Androgen-Secreting Tumor with Oncocytic Features and Myelolipoma Arising from Ectopic Adrenal Cortical Tissue Located in Broad Ligament of the Uterus: Too Rare a Disease!

Hirsutism or excess growth of androgen-dependent hairs in a male pattern distribution associated with menstrual irregularities is frequently encountered in clinical practice. Polycystic ovary syndrome and non-classic congenital adrenal hyperplasia are the common underlying causes; androgen-secreting ovarian or adrenal neoplasms also need to be ruled out in appropriate settings, particularly in presence of virilization and grossly elevated circulatory androgens.
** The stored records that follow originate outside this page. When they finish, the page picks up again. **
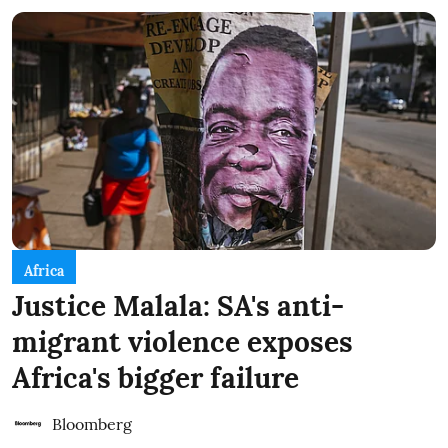
Africa
Justice Malala: SA's anti-
migrant violence exposes
Africa's bigger failure
Bloomberg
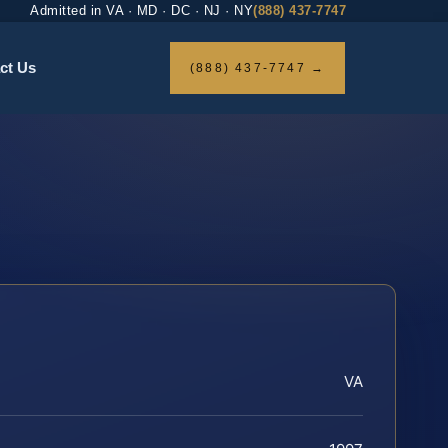
Admitted in VA · MD · DC · NJ · NY
(888) 437-7747
ct Us
(888) 437-7747 →
VA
Elevated 17α-hydroxyprogesterone (17-OH-P), though highly suggestive of congenital adrenal hyperplasia, is not specific for the disease, and grossly elevated values are occasionally encountered in androgen-producing tumors. Ectopic adrenocortical tissue or adrenal rest at times may undergo tumor formation and become hormonally active. In this article, androgen-secreting tumor of adrenal rest located in broad ligament of the uterus is reported as the underlying cause of severe hyperandrogenism in a young lady who was initially diagnosed with simple virilizing form of congenital adrenal hyperplasia due to 21 hydroxylase deficiency following elevated circulatory 17-OH-P levels.